Kp value for `2SO_(2(g)) + O_(2(g)) hArr 2SO_(3(g)) ` is 5.0 `atm^(-1)`. What is the cquilibrium partial pressure of `O_(2)` if the equilibrium pressures of `SO_(2) and SO_(3)` are equal ?

To solve the problem, we need to find the equilibrium partial pressure of \( O_2 \) given that the equilibrium pressures of \( SO_2 \) and \( SO_3 \) are equal.
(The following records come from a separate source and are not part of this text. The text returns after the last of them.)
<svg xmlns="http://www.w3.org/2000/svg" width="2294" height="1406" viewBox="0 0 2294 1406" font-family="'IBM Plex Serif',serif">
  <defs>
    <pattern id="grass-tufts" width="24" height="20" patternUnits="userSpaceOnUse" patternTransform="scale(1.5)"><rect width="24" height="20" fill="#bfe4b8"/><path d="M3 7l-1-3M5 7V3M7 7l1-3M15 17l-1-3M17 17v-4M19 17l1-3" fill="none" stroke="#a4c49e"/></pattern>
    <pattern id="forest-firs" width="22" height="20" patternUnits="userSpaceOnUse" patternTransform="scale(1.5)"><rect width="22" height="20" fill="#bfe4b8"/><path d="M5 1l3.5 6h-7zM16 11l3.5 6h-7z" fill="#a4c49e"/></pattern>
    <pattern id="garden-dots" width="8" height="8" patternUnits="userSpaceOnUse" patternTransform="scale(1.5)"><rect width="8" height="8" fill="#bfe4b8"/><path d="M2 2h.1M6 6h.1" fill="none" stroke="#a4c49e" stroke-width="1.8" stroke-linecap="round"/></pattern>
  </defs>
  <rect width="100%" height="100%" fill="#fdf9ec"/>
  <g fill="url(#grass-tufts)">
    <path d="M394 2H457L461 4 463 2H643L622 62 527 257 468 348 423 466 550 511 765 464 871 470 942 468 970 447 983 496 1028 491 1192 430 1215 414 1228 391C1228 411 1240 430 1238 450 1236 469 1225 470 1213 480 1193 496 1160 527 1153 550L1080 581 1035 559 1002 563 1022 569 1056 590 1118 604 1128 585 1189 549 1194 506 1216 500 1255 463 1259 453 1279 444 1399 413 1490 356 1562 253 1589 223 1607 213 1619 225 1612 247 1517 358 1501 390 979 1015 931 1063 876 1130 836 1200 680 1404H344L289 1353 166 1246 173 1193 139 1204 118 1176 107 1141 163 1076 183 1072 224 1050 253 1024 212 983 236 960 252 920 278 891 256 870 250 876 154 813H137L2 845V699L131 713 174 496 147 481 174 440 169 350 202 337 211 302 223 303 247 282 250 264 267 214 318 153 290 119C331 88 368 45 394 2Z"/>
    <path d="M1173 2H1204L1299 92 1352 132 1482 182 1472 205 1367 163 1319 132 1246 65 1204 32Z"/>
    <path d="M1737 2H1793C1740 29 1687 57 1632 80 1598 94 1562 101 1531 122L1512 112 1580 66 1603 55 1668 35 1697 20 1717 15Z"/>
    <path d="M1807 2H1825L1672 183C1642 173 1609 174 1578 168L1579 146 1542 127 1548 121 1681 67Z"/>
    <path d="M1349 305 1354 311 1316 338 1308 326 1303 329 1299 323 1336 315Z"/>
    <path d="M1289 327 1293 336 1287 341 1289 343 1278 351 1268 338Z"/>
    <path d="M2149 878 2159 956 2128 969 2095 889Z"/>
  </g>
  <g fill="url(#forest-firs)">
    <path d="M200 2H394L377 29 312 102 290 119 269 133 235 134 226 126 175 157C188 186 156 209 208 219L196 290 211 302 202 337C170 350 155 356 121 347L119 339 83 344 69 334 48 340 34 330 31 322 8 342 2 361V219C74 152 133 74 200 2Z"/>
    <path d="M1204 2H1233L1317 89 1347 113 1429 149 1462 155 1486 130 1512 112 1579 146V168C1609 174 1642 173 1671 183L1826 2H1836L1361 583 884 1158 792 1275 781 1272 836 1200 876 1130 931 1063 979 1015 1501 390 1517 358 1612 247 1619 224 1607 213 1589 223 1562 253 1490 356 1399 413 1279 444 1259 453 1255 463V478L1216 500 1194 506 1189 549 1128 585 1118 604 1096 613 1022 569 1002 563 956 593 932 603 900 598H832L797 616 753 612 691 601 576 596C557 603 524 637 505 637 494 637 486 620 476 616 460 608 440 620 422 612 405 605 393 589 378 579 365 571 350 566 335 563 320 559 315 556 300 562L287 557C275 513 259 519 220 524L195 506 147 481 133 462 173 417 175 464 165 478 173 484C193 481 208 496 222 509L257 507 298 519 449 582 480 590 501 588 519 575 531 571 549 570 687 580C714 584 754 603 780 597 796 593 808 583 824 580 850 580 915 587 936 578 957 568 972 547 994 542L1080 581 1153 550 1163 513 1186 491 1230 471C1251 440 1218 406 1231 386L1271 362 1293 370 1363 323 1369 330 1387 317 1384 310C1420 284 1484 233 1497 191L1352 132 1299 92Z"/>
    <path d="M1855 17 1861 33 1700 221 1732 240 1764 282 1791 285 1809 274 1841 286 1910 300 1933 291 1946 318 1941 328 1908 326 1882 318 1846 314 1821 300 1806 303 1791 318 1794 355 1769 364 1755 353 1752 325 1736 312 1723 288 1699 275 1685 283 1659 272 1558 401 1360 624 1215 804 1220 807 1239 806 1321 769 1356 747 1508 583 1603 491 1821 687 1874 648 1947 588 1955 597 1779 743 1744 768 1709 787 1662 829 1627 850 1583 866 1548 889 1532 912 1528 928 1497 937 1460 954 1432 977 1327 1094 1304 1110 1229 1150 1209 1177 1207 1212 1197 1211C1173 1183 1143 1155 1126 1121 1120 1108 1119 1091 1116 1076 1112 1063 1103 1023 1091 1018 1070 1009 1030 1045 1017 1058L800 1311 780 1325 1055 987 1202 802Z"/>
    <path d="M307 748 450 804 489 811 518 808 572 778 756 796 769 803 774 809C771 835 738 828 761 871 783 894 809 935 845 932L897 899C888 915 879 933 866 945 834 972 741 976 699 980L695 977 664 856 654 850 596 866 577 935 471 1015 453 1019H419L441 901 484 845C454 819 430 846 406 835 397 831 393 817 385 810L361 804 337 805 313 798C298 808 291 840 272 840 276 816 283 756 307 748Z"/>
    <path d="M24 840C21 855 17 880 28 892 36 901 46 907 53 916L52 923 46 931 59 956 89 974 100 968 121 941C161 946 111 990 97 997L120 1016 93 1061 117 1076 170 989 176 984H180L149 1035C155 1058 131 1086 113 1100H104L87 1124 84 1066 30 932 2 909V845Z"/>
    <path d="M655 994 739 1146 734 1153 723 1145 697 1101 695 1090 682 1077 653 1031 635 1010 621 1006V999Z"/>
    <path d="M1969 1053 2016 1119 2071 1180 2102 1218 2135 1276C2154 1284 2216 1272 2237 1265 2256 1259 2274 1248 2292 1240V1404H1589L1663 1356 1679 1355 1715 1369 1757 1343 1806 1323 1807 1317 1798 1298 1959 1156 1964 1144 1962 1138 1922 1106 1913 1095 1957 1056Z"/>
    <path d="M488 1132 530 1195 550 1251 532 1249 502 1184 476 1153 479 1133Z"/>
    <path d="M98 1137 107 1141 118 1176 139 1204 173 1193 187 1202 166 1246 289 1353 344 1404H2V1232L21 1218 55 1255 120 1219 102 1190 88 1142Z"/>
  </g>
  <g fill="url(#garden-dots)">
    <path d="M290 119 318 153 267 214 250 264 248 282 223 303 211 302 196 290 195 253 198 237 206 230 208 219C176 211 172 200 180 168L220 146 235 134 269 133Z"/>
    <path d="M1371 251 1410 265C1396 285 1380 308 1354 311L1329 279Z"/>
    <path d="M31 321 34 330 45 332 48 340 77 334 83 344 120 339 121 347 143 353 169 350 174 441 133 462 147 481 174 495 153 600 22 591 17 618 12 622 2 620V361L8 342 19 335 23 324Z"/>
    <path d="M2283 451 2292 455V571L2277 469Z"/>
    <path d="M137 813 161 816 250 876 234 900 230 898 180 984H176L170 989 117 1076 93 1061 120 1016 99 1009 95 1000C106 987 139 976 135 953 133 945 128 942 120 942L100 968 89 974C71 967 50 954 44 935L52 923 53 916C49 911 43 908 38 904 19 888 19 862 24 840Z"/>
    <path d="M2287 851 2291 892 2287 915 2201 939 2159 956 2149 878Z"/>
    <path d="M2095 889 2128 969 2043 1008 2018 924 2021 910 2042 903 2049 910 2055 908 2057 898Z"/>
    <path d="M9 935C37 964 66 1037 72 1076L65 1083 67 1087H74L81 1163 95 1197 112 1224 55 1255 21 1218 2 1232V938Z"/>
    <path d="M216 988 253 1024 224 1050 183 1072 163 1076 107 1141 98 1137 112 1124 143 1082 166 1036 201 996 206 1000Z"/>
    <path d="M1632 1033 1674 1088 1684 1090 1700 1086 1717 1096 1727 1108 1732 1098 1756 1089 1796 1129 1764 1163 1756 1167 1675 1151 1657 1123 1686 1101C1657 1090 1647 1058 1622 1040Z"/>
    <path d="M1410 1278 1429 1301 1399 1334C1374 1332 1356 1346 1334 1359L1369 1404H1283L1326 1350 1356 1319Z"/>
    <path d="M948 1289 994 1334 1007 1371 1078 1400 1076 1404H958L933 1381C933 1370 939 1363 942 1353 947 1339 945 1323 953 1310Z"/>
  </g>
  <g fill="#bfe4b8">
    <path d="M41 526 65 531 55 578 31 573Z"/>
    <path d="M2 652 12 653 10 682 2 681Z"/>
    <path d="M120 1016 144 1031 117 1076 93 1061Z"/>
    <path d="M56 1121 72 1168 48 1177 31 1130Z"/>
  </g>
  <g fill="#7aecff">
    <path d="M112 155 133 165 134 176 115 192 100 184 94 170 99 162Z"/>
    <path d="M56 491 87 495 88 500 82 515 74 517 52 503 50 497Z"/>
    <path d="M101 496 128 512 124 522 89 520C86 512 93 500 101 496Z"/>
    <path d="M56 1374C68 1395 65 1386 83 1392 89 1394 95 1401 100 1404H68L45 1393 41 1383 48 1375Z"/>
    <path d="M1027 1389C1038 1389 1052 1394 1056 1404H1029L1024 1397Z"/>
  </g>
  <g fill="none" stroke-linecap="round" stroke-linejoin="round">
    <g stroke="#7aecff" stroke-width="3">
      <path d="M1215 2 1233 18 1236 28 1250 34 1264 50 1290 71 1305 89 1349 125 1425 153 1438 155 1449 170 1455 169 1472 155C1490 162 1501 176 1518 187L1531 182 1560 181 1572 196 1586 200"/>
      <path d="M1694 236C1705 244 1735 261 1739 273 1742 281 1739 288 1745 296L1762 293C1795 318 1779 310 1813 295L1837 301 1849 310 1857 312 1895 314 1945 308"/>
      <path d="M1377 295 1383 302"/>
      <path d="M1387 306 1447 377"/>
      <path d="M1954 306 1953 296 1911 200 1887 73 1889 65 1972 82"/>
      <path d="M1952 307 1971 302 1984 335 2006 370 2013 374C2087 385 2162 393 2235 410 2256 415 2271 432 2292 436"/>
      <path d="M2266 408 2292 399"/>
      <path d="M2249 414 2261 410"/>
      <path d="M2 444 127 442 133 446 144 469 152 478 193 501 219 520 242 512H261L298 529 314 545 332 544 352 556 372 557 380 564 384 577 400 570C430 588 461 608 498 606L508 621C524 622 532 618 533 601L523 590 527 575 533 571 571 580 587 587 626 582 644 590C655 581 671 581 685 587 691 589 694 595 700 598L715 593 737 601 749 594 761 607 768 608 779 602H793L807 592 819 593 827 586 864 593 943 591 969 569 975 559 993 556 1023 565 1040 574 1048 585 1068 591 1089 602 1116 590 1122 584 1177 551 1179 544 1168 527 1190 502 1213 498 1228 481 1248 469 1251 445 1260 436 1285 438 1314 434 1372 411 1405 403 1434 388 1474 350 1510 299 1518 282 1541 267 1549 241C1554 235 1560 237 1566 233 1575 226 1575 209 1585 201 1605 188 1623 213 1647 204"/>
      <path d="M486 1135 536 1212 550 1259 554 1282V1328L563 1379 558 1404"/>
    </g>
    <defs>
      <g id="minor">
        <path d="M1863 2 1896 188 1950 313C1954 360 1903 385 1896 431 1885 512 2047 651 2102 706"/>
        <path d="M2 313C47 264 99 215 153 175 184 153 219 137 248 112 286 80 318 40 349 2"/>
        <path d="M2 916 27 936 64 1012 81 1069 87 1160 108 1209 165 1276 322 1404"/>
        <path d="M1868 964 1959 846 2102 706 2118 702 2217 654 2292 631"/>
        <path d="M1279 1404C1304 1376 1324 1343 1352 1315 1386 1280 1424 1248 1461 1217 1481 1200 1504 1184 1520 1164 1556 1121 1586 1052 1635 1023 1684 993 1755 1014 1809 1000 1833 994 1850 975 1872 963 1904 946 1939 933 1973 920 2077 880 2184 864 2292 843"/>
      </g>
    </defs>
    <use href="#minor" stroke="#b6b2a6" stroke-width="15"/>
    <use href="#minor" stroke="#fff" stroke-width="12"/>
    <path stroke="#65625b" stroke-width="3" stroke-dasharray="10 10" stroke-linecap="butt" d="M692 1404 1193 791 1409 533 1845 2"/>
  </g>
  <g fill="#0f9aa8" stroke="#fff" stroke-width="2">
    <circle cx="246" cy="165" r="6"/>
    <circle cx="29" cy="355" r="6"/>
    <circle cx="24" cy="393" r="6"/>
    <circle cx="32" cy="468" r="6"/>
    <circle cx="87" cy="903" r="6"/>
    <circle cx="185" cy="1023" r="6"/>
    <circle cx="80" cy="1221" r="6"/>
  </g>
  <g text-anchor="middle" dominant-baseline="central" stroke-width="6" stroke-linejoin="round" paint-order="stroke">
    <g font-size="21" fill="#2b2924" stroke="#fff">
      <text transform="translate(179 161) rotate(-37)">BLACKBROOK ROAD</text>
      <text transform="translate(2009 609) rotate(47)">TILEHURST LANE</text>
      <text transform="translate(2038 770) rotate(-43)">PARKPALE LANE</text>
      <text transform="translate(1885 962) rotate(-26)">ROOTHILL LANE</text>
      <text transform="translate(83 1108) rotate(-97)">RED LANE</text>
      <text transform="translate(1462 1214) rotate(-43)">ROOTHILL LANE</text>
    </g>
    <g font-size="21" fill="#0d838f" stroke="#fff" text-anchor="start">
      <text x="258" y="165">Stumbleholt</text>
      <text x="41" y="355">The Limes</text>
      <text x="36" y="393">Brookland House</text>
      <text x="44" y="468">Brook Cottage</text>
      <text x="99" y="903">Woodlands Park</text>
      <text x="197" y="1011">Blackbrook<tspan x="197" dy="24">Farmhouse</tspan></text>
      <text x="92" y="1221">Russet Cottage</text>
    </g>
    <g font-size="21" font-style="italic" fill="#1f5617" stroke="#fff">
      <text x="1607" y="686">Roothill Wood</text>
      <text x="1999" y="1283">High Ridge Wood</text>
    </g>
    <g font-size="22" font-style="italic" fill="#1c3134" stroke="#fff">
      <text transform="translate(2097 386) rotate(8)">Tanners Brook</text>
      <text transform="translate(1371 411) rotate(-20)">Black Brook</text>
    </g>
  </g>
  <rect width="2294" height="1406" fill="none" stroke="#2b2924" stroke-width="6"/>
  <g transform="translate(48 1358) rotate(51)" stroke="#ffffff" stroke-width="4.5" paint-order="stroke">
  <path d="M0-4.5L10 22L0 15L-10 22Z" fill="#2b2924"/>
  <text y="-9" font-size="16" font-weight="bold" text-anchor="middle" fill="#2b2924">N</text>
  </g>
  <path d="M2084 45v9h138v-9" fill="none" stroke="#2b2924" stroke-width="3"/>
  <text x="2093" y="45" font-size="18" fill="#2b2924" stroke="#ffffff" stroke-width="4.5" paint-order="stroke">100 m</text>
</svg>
We are also given the equilibrium constant \( K_p \) for the reaction: \[ 2SO_2(g) + O_2(g) \rightleftharpoons 2SO_3(g) \] with \( K_p = 5.0 \, \text{atm}^{-1} \). ### Step-by-Step Solution: 1. **Write the expression for \( K_p \)**: The equilibrium constant \( K_p \) for the reaction is given by the formula: \[ K_p = \frac{(P_{SO_3})^2}{(P_{SO_2})^2 \cdot (P_{O_2})} \] 2. **Let the equilibrium pressures be defined**: Since the equilibrium pressures of \( SO_2 \) and \( SO_3 \) are equal, we can denote their pressures as \( P \): \[ P_{SO_2} = P \quad \text{and} \quad P_{SO_3} = P \] 3. **Substitute the pressures into the \( K_p \) expression**: Substituting \( P \) into the \( K_p \) expression, we get: \[ K_p = \frac{(P)^2}{(P)^2 \cdot (P_{O_2})} \] 4. **Simplify the equation**: The \( (P)^2 \) terms in the numerator and denominator cancel out: \[ K_p = \frac{1}{P_{O_2}} \] 5. **Rearrange to find \( P_{O_2} \)**: Rearranging the equation gives: \[ P_{O_2} = \frac{1}{K_p} \] 6. **Substitute the value of \( K_p \)**: Now substituting the given value of \( K_p = 5.0 \, \text{atm}^{-1} \): \[ P_{O_2} = \frac{1}{5.0} = 0.2 \, \text{atm} \] ### Conclusion: The equilibrium partial pressure of \( O_2 \) is \( 0.2 \, \text{atm} \).